Fig. 2. Magneto-thermal stimulation. (a) Controlling membrane ion channels via MNP heating. An MNP in close proximity to the temperature-sensitive ion channel TRPV1 is locally heated to >42 °C with a radio-frequency (RF) magnetic field. Subsequently, TRPV1 opens, enabling Ca²⁺ influx. The ion concentration increase is used to activate selected signaling processes. (b) Magneto-thermal TRPV1 stimulation for the controlled activation of hippocampal neurons. The ion channel gating evokes correlated and repeated trains of action potentials in TRPV1 expressing neurons. Top: 10 fluorescence traces (orange) with an average overlay (black) before, during, and after magnetic stimulation (blue bar). Bottom: Raster plots of 100 randomly selected neurons exhibiting repetitive calcium spikes. Shaded blue bars represent alternating magnetic field pulses. Taken from Chen et al. with permission from AAAS. (c) Remote regulation of glucose homeostasis in mice by TRPV1 activation. During channel activation in a RF magnetic field (pink area) a calcium-dependent transgene expression of insulin is initiated. Enhanced insulin expression followed by reduced blood glucose levels in mice are predominantly observed for ferritin–MNPs directly coupled to TRPV1 via the GFP–antiGFP nanobody interaction (αGFP–TRPV1/GFP–ferritin), as well as for ferritin–MNPs associated to the cell plasma membrane (TRPV1/myrferritin). *P < 0.05. Data are mean ± s.e.m. Taken from Stanley et al. with permission from AAAS.

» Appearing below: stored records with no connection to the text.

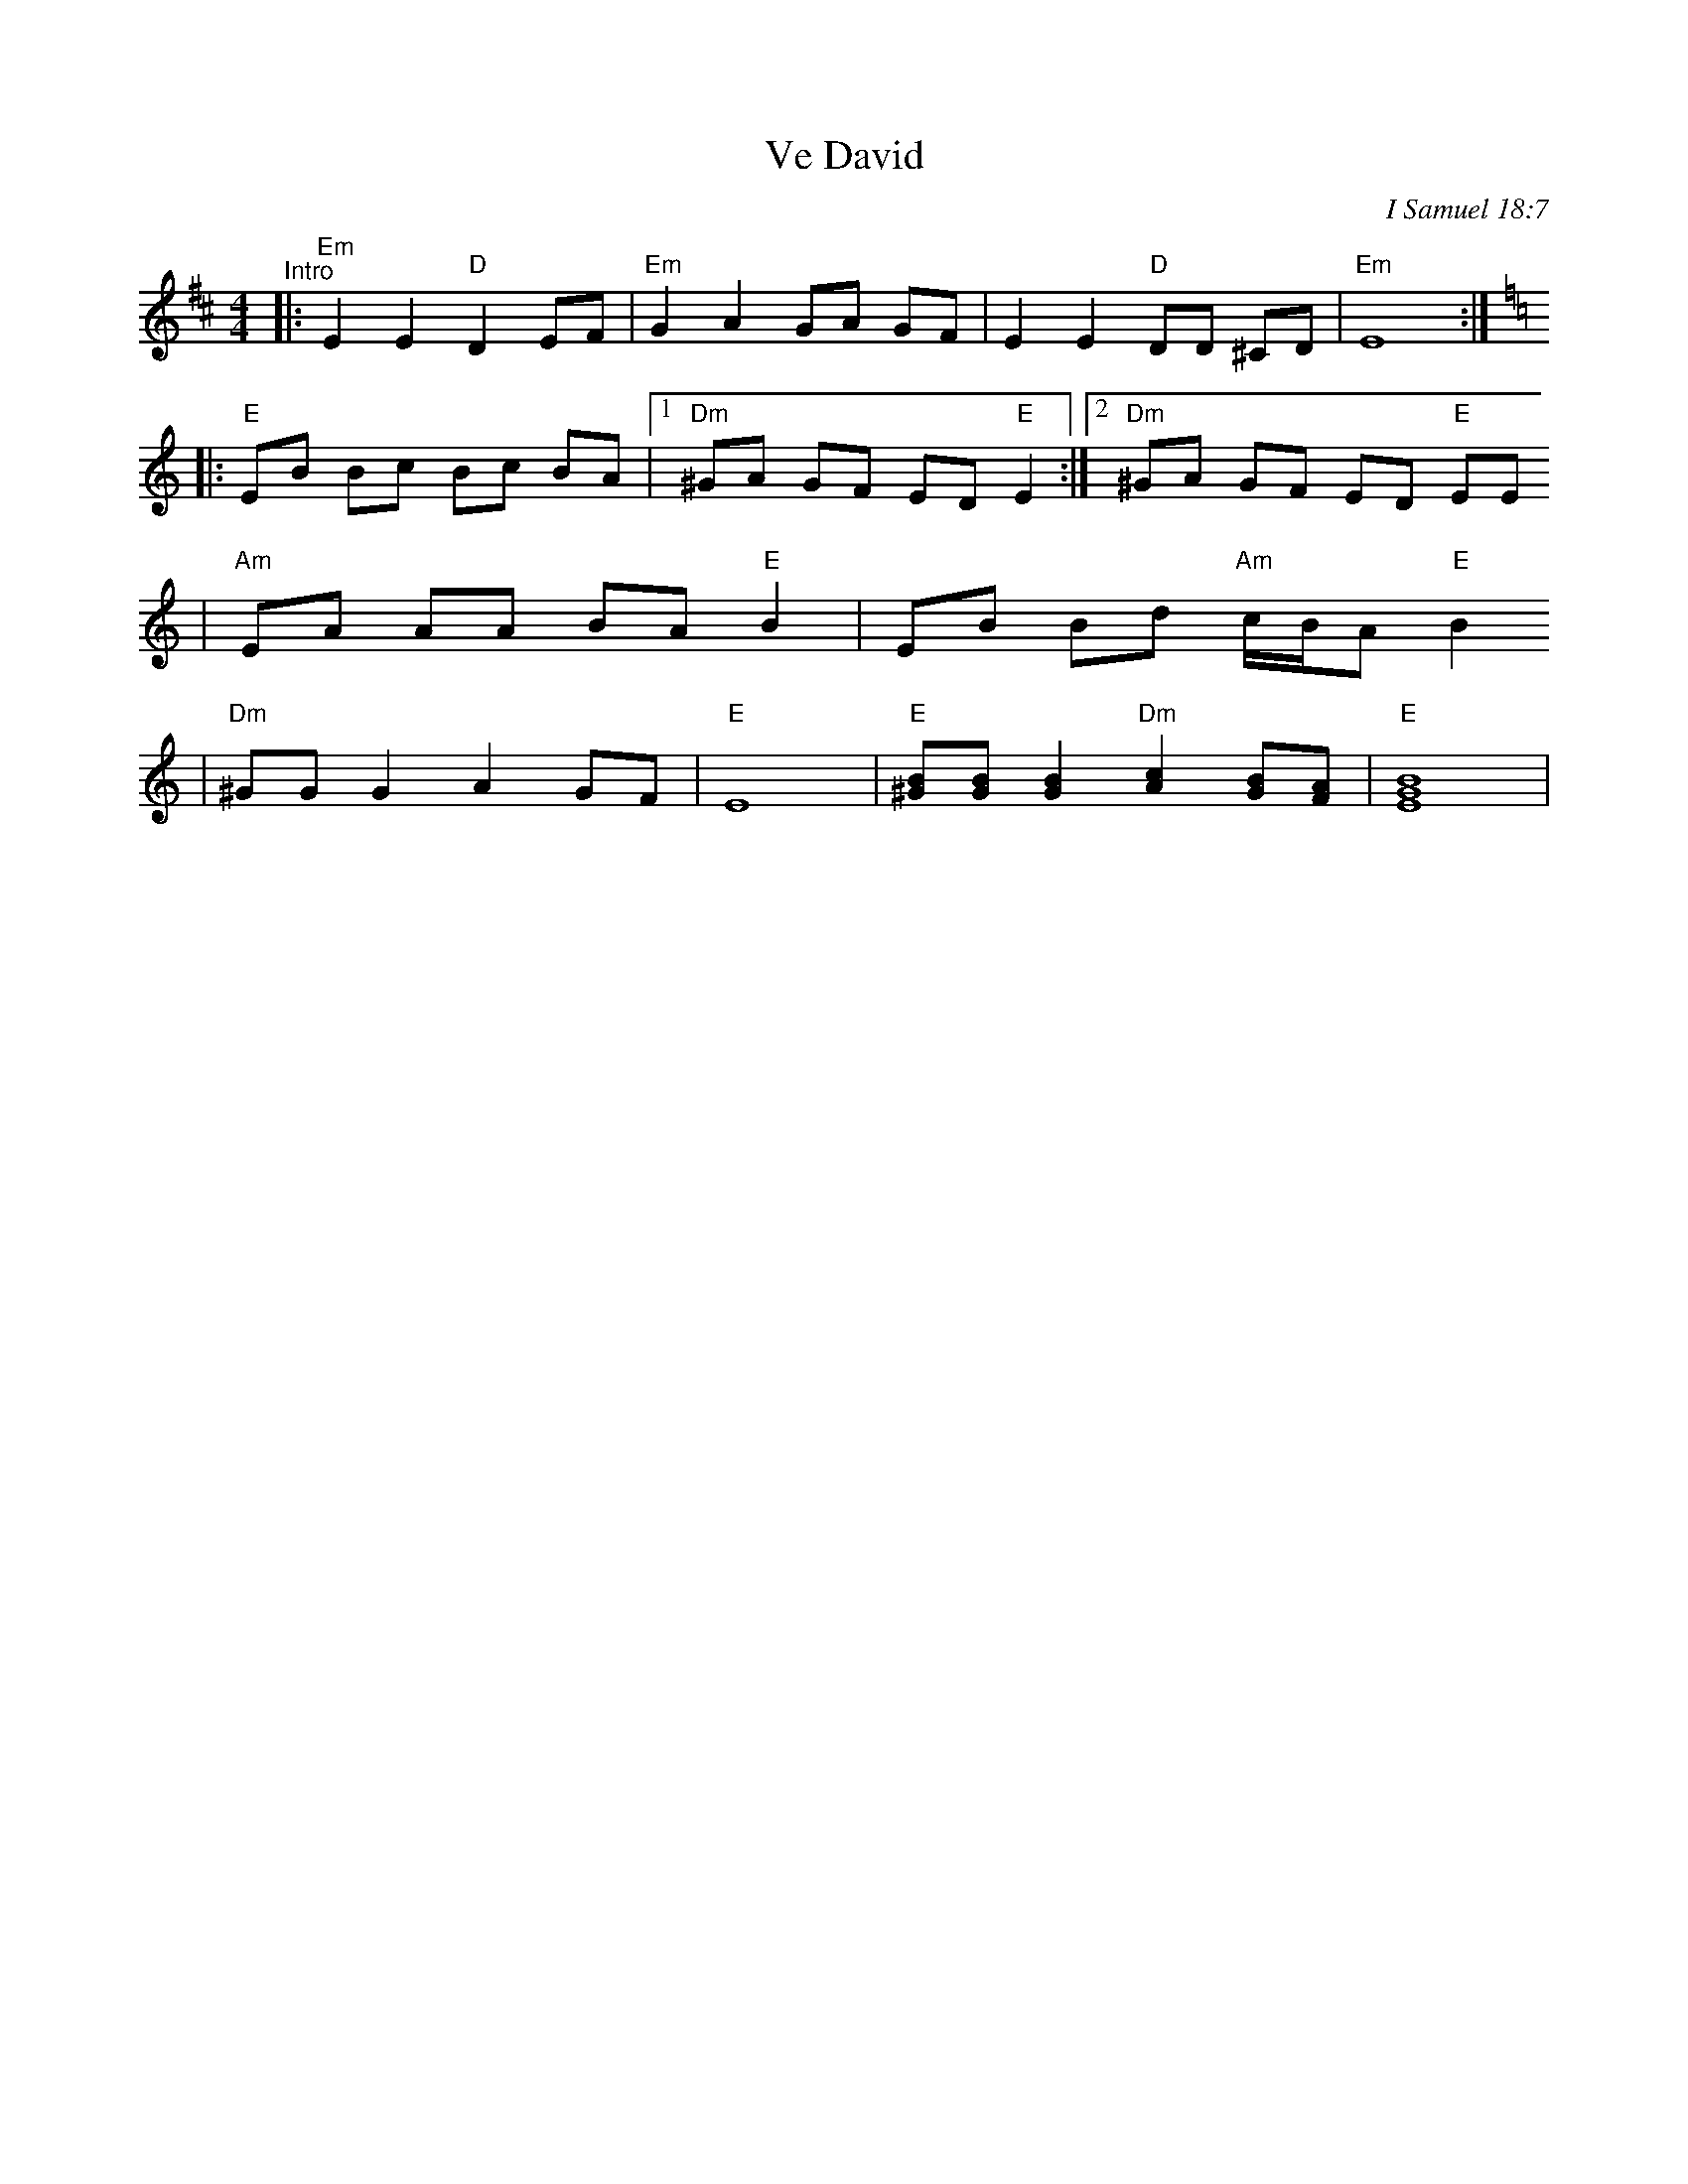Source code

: X: 664
T: Ve David
O: I Samuel 18:7
Z: 1997 by John Chambers <jc:trillian.mit.edu>
M: 4/4
L: 1/8
K: Edor
"^Intro"\
|: "Em"E2 E2 "D"D2 EF | "Em"G2 A2 GA GF | E2 E2 "D"DD ^CD | "Em"E8 :|
K: Ephr
|: "E"EB Bc Bc BA |[1 "Dm"^GA GF ED "E"E2 :|[2 "Dm" ^GA GF ED "E" EE
| "Am"EA AA BA "E"B2 | EB Bd "Am"c/B/A "E"B2
| "Dm"^GG G2 A2 GF | "E"E8 | "E"[^GB][GB] [G2B2] "Dm"[A2c2] [GB][FA] | "E"[B8E8G8]|
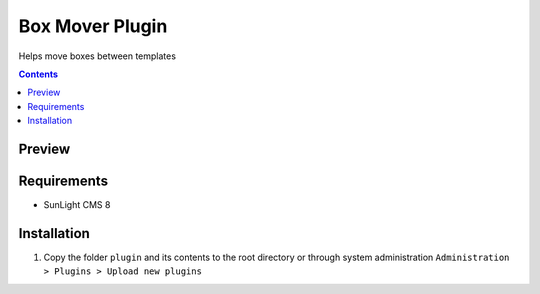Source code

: Box Mover Plugin
################

Helps move boxes between templates

.. contents::

Preview
*******
.. image:: ./preview.png

Requirements
************

- SunLight CMS 8

Installation
************

#. Copy the folder ``plugin`` and its contents to the root directory or through system administration ``Administration > Plugins > Upload new plugins``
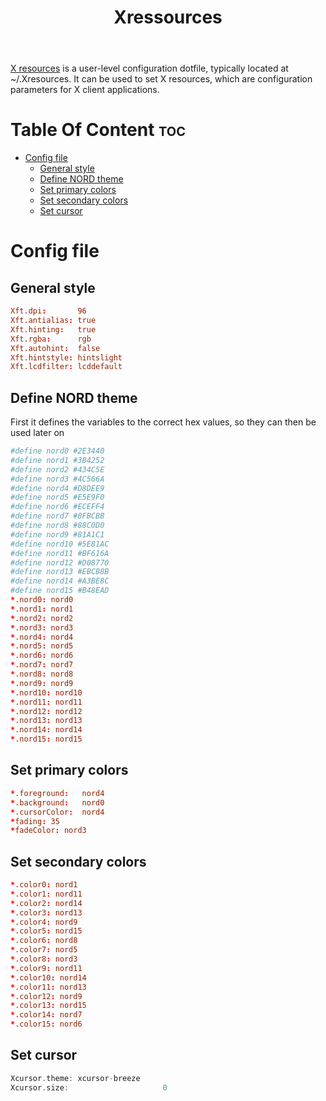 #+TITLE: Xressources
[[https://wiki.archlinux.org/index.php/X_resources][X resources]] is a user-level configuration dotfile, typically located at
~/.Xresources. It can be used to set X resources, which are configuration
parameters for X client applications.

* Table Of Content :toc:
- [[#config-file][Config file]]
  - [[#general-style][General style]]
  - [[#define-nord-theme][Define NORD theme]]
  - [[#set-primary-colors][Set primary colors]]
  - [[#set-secondary-colors][Set secondary colors]]
  - [[#set-cursor][Set cursor]]

* Config file
:PROPERTIES:
:header-args: :tangle .Xresources :padline yes
:END:

** General style
#+BEGIN_SRC conf
Xft.dpi:       96
Xft.antialias: true
Xft.hinting:   true
Xft.rgba:      rgb
Xft.autohint:  false
Xft.hintstyle: hintslight
Xft.lcdfilter: lcddefault
#+END_SRC
** Define NORD theme
First it defines the variables to the correct hex values,
so they can then be used later on
#+BEGIN_SRC conf
#define nord0 #2E3440
#define nord1 #3B4252
#define nord2 #434C5E
#define nord3 #4C566A
#define nord4 #D8DEE9
#define nord5 #E5E9F0
#define nord6 #ECEFF4
#define nord7 #8FBCBB
#define nord8 #88C0D0
#define nord9 #81A1C1
#define nord10 #5E81AC
#define nord11 #BF616A
#define nord12 #D08770
#define nord13 #EBCB8B
#define nord14 #A3BE8C
#define nord15 #B48EAD
*.nord0: nord0
*.nord1: nord1
*.nord2: nord2
*.nord3: nord3
*.nord4: nord4
*.nord5: nord5
*.nord6: nord6
*.nord7: nord7
*.nord8: nord8
*.nord9: nord9
*.nord10: nord10
*.nord11: nord11
*.nord12: nord12
*.nord13: nord13
*.nord14: nord14
*.nord15: nord15
#+END_SRC

** Set primary colors
#+BEGIN_SRC conf
*.foreground:   nord4
*.background:   nord0
*.cursorColor:  nord4
*fading: 35
*fadeColor: nord3
#+END_SRC
** Set secondary colors
#+BEGIN_SRC conf
*.color0: nord1
*.color1: nord11
*.color2: nord14
*.color3: nord13
*.color4: nord9
*.color5: nord15
*.color6: nord8
*.color7: nord5
*.color8: nord3
*.color9: nord11
*.color10: nord14
*.color11: nord13
*.color12: nord9
*.color13: nord15
*.color14: nord7
*.color15: nord6
#+END_SRC
** Set cursor
#+BEGIN_SRC c
Xcursor.theme: xcursor-breeze
Xcursor.size:                     0
#+END_SRC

Fig. 3. Magneto-molecular stimulation. (a) and (b) In vivo control of receptor signal transduction via functionalized MNP accumulation. (a) Left: magnetic field induced aggregation of MNPs bound to plasma membrane receptors. Right: (top) scanning electron microscopy images of antibody–MNP-treated cells before and after magnetic field application. Antibody–MNPs shown in yellow are individually distributed before and clustered after magnetic field treatment. Taken from Cho et al. with permission from NPG. (bottom) Oligomerization of FcεRI–DNP receptor–ligand complexes triggers calcium signaling. Graph depicting successively enhanced intracellular calcium levels (Δ[Ca²⁺]) for cells subjected to five electromagnetic pulses (arrows). Taken from Mannix et al. with permission from NPG. (b) Left: remote control of Rac-GTPase signaling via cytosolic accumulation of functionalized MNPs. Right: Guanine nucleotide exchange factors TIAM1 coupled to MNP (orange) are attracted to distinct subcellular sites in a magnetic field gradient. TIAM1–MNPs localize into an inactive area of the cell border and activate Rac1, which in turn triggers actin branched polymerization and protrusion formation. An actin comet is observed at 64 min. Scale bar, 1 μm. Taken from Etoc et al. with permission from NPG. (c) Left: in vitro formation of microtubule asters from cellular extract via magnetic accumulation of MNPs conjugated with Ran, a molecular switch regulating microtubule self-assembly during mitosis. Middle: (top) schematic representation and (bottom) fluorescence image of microtubule nucleation and assembly at the point of Ran-NP accumulation (pink dotted circle). Scale bar, 10 μm. Right: quantification of microtubule-based structures, with and without magnetically accumulated Ran-NP. Taken from Hoffmann et al. with permission from NPG.